Les cousins Yamagawa et Tamaki
Ce jour-là, deux « jeunots » de 95 et 97 ans, la toute petite Yamagawa Katsuko, et son cousin Tamaki Shinfuku, mince et droit comme un « i », sont seuls à avoir pris leur repas chez Kinjo. Les autres centenaires d’Ogimi ont profité du beau temps pour soigner leurs jardins, pêcher ou ramasser des algues. D’autres encore vaquent à leurs tâches ménagères ou cuisinent pour recevoir la famille qui viendra les voir ce week-end. Tandis que Yamagawa va renouveler à la réserve sa provision de patates douces et de concombres d’eau, Tamaki se propose de finir de biner son carré de choux. Tous deux sont originaires d’Ogimi, lui était pêcheur et père de quatre enfants, mais il a vendu son bateau, elle mère au foyer de six enfants, veuve depuis plus de vingt ans. Leurs enfants sont restés à Okinawa.
Le programme d’Okinawa
Si l’on compte actuellement une centaine de centenaires dans tout le Japon, ceux d’Ogimi tiennent, selon les diverses études faites depuis vingt-cinq ans, la meilleure forme. Le docteur Craig Willcox et ses collèges de l’Université de Naha ont développé l’expérience sur 150 Américains âgés de 40 à 69 ans et vivant à Okinawa. Durant quatre semaines, ces Américains se sont pliés au régime d’Ogimi à base de goyaves, papayes vertes, herbes, patates douces, pieds de porcs bouillis. Chaque plat de 700 calories est riche en sodium, potassium et vitamines C. Au bout d’un mois, on a observé sur chaque patient une nette diminution de sa pression artérielle, poids, cholestérol et obstruction des artères. Ces résultats encourageants incitèrent le docteur Willcox à publier son « Okinawa Diet Plan », maintenant un best seller mondial que l’on peut trouver sur amazone.com. Ceux qui ont suivi les préceptes culinaires de livre contenant plus de 160 recettes adaptées ont été préservés du diabète, de la maladie d’Alzheimer, de l’arthrose et de certains cancers. D’une manière générale, ils ont retrouvé leur poids idéal et toute leur énergie.

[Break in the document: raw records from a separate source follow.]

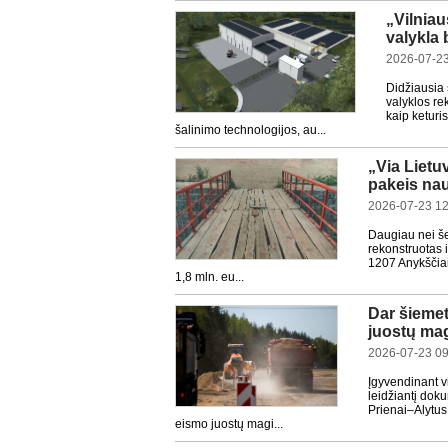
„Vilnia
valykla 
2026-07-23
Didžiausia
valyklos re
kaip keturi
šalinimo technologijos, au...
„Via Lietu
pakeis nau
2026-07-23 12
Daugiau nei še
rekonstruotas 
1207 Anykščiai
1,8 mln. eu...
Dar šiemet
juostų mag
2026-07-23 09
Įgyvendinant vi
leidžiantį dok
Prienai–Alytus
eismo juostų magi...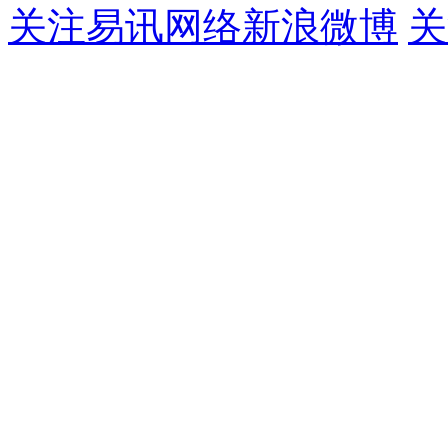
关注易讯网络新浪微博
关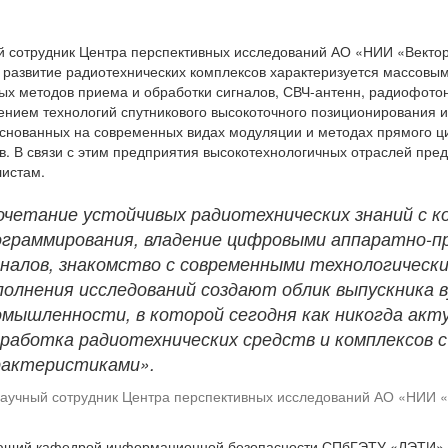
 сотрудник Центра перспективных исследований АО «НИИ «Векто
 развитие радиотехнических комплексов характеризуется массов
х методов приема и обработки сигналов, СВЧ-антенн, радиофотони
нием технологий спутникового высокоточного позиционирования и
основанных на современных видах модуляции и методах прямого ц
в. В связи с этим предприятия высокотехнологичных отраслей пр
истам.
очетание устойчивых радиотехнических знаний с 
ограммирования, владение цифровыми аппаратно-
гналов, знакомство с современными технологическ
олнения исследований создают облик выпускника в
омышленности, в которой сегодня как никогда ак
зработка радиотехнических средств и комплексов
рактеристиками».
аучный сотрудник Центра перспективных исследований АО «НИИ 
ющий кафедрой информационной безопасности СПбГЭТУ «ЛЭТИ»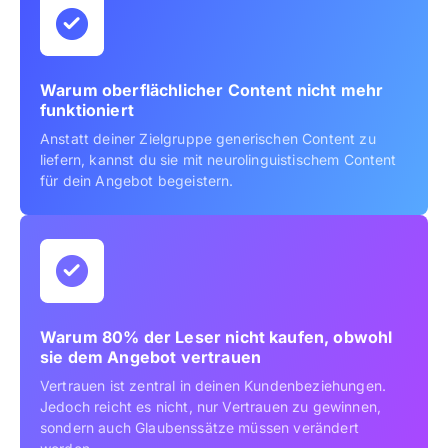
Warum oberflächlicher Content nicht mehr
funktioniert
Anstatt deiner Zielgruppe generischen Content zu
liefern, kannst du sie mit neurolinguistischem Content
für dein Angebot begeistern.
Warum 80% der Leser nicht kaufen, obwohl
sie dem Angebot vertrauen
Vertrauen ist zentral in deinen Kundenbeziehungen.
Jedoch reicht es nicht, nur Vertrauen zu gewinnen,
sondern auch Glaubenssätze müssen verändert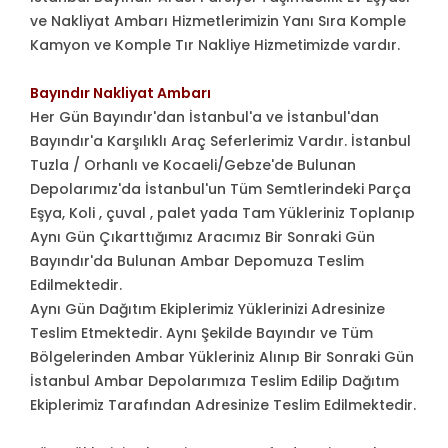
ve Nakliyat Ambarı Hizmetlerimizin Yanı Sıra Komple
Kamyon ve Komple Tır Nakliye Hizmetimizde vardır.
Bayındır Nakliyat Ambarı
Her Gün Bayındır'dan İstanbul'a ve İstanbul'dan
Bayındır'a Karşılıklı Araç Seferlerimiz Vardır. İstanbul
Tuzla / Orhanlı ve Kocaeli/Gebze'de Bulunan
Depolarımız'da İstanbul'un Tüm Semtlerindeki Parça
Eşya, Koli , çuval , palet yada Tam Yükleriniz Toplanıp
Aynı Gün Çıkarttığımız Aracımız Bir Sonraki Gün
Bayındır'da Bulunan Ambar Depomuza Teslim
Edilmektedir.
Aynı Gün Dağıtım Ekiplerimiz Yüklerinizi Adresinize
Teslim Etmektedir. Aynı Şekilde Bayındır ve Tüm
Bölgelerinden Ambar Yükleriniz Alınıp Bir Sonraki Gün
İstanbul Ambar Depolarımıza Teslim Edilip Dağıtım
Ekiplerimiz Tarafından Adresinize Teslim Edilmektedir.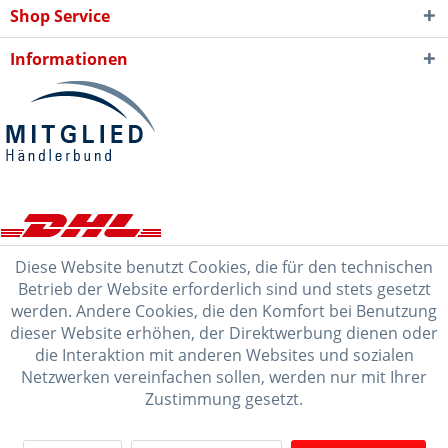
Shop Service
Informationen
Diese Website benutzt Cookies, die für den technischen
Betrieb der Website erforderlich sind und stets gesetzt
werden. Andere Cookies, die den Komfort bei Benutzung
dieser Website erhöhen, der Direktwerbung dienen oder
die Interaktion mit anderen Websites und sozialen
Netzwerken vereinfachen sollen, werden nur mit Ihrer
Zustimmung gesetzt.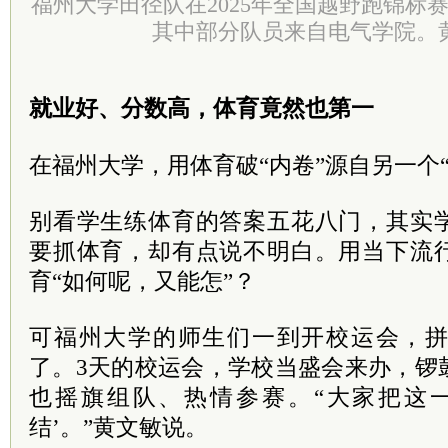
福州大学田径队在2025年全国越野跑锦标
其中部分队员来自电气学院。
就业好、分数高，体育竟然也第一
在福州大学，用体育破“内卷”源自另一个
别看学生练体育的答案五花八门，其实
要抓体育，却有点说不明白。用当下流
育“如何呢，又能怎”？
可福州大学的师生们一到开校运会，
了。3天的校运会，学校当盛会来办，锣
也摇旗组队、热情参赛。“大家把这
结’。”黄文敏说。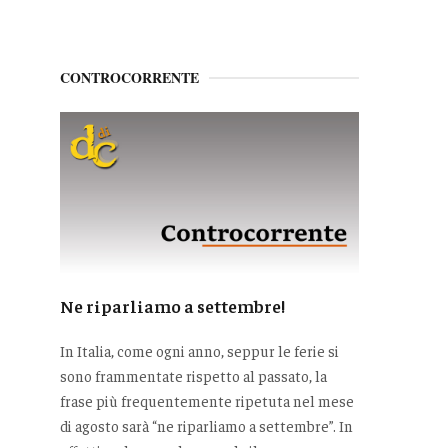
CONTROCORRENTE
Ne riparliamo a settembre!
In Italia, come ogni anno, seppur le ferie si
sono frammentate rispetto al passato, la
frase più frequentemente ripetuta nel mese
di agosto sarà “ne riparliamo a settembre”. In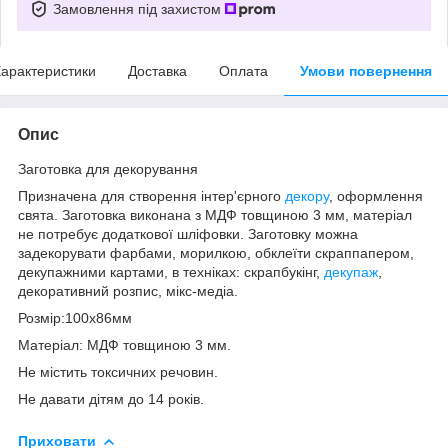
Замовлення під захистом
арактеристики
Доставка
Оплата
Умови повернення
Опис
Заготовка для декорування
Призначена для створення інтер'єрного
декору
, оформлення
свята. Заготовка виконана з МДФ товщиною 3 мм, матеріал
не потребує додаткової шліфовки. Заготовку можна
задекорувати фарбами, морилкою, обклеїти скраппапером,
декупажними картами, в техніках: скрапбукінг,
декупаж
,
декоративний розпис, мікс-медіа.
Розмір:100х86мм
Матеріал: МДФ товщиною 3 мм.
Не містить токсичних речовин.
Не давати дітям до 14 років.
Приховати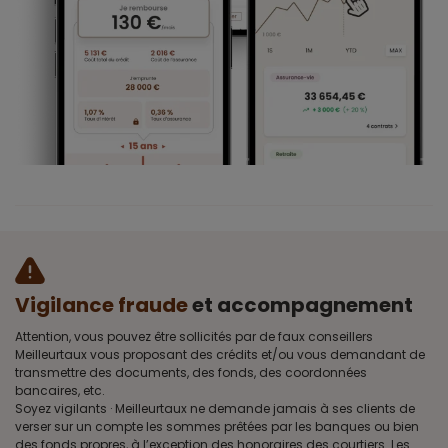
Vigilance fraude
et accompagnement
Attention, vous pouvez être sollicités par de faux conseillers
Meilleurtaux vous proposant des crédits et/ou vous demandant de
transmettre des documents, des fonds, des coordonnées
bancaires, etc.
Soyez vigilants · Meilleurtaux ne demande jamais à ses clients de
verser sur un compte les sommes prêtées par les banques ou bien
des fonds propres, à l’exception des honoraires des courtiers. Les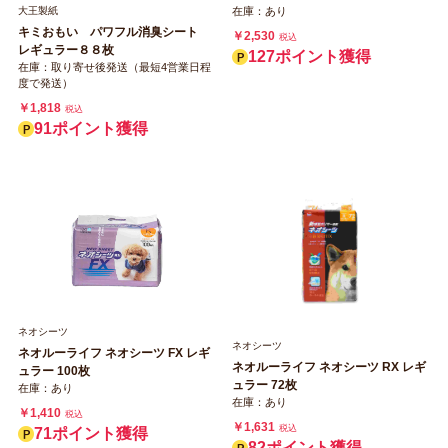
大王製紙
在庫：あり
キミおもい パワフル消臭シート
￥2,530
税込
レギュラー８８枚
127ポイント獲得
在庫：取り寄せ後発送（最短4営業日程
度で発送）
￥1,818
税込
91ポイント獲得
ネオシーツ
ネオシーツ
ネオルーライフ ネオシーツ FX レギ
ネオルーライフ ネオシーツ RX レギ
ュラー 100枚
ュラー 72枚
在庫：あり
在庫：あり
￥1,410
税込
￥1,631
税込
71ポイント獲得
82ポイント獲得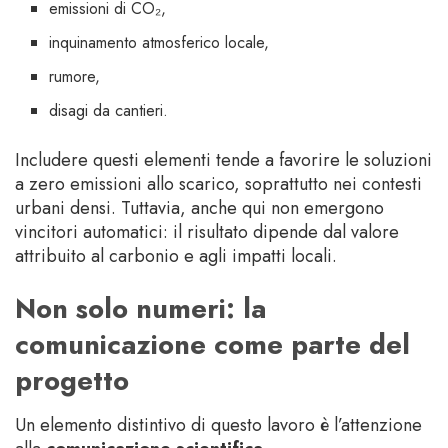
emissioni di CO₂,
inquinamento atmosferico locale,
rumore,
disagi da cantieri.
Includere questi elementi tende a favorire le soluzioni
a zero emissioni allo scarico, soprattutto nei contesti
urbani densi. Tuttavia, anche qui non emergono
vincitori automatici: il risultato dipende dal valore
attribuito al carbonio e agli impatti locali.
Non solo numeri: la
comunicazione come parte del
progetto
Un elemento distintivo di questo lavoro è l’attenzione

Principaux ingrédients de la cuisine traditionnelle d’Ogimi
Les fruits et légumes tels que ananas, fruits de la passion, goyaves, papayes et une agrume proche du citron nommée ici shiikwasa, de l’ail, toutes sortes de céréales complets, choux, salades, carottes jaunes et goyas, sorte de gros concombre d’eau à la peau verte et grumelée et beaucoup d’algues, surtout l’umibudo et le sunui que l’on mange froid, avec du vinaigre, constituent la base de l’alimentation des centenaires d’Okinawa. On peut y ajouter pâtes, tapioca et riz mêlé à du millet, pousses de bambou, tofu, poissons et crevettes grillés, au fenouil par exemple (délicieux), les fameux pieds de porc bouillis, excellents pour les articulations, et des gâteaux au riz sucrés au sucre brun. Le tout arrosé de thé vert à profusion, mais sans lait, ce qui lui enlèverait son pouvoir antioxydant. Enfin, l’absence de stress dû à la tranquillité du lieu, le climat sain et marin, l’exercice physique quotidien et huit heures de sommeil sont également salutaires, car à Ogimi, on accepte le grand âge avec le sourire, mais à la condition de rester bien sûr en bonne santé !
En Notes
Expérimenter la saine cuisine des centenaires en prenant un repas au restaurant Emi no Mise, Tél. : 0980 44 3220, 61 Oganeku,
Ogimi Village, ouvert tous les jours de 11h à 17h, sauf les lundis et mardis.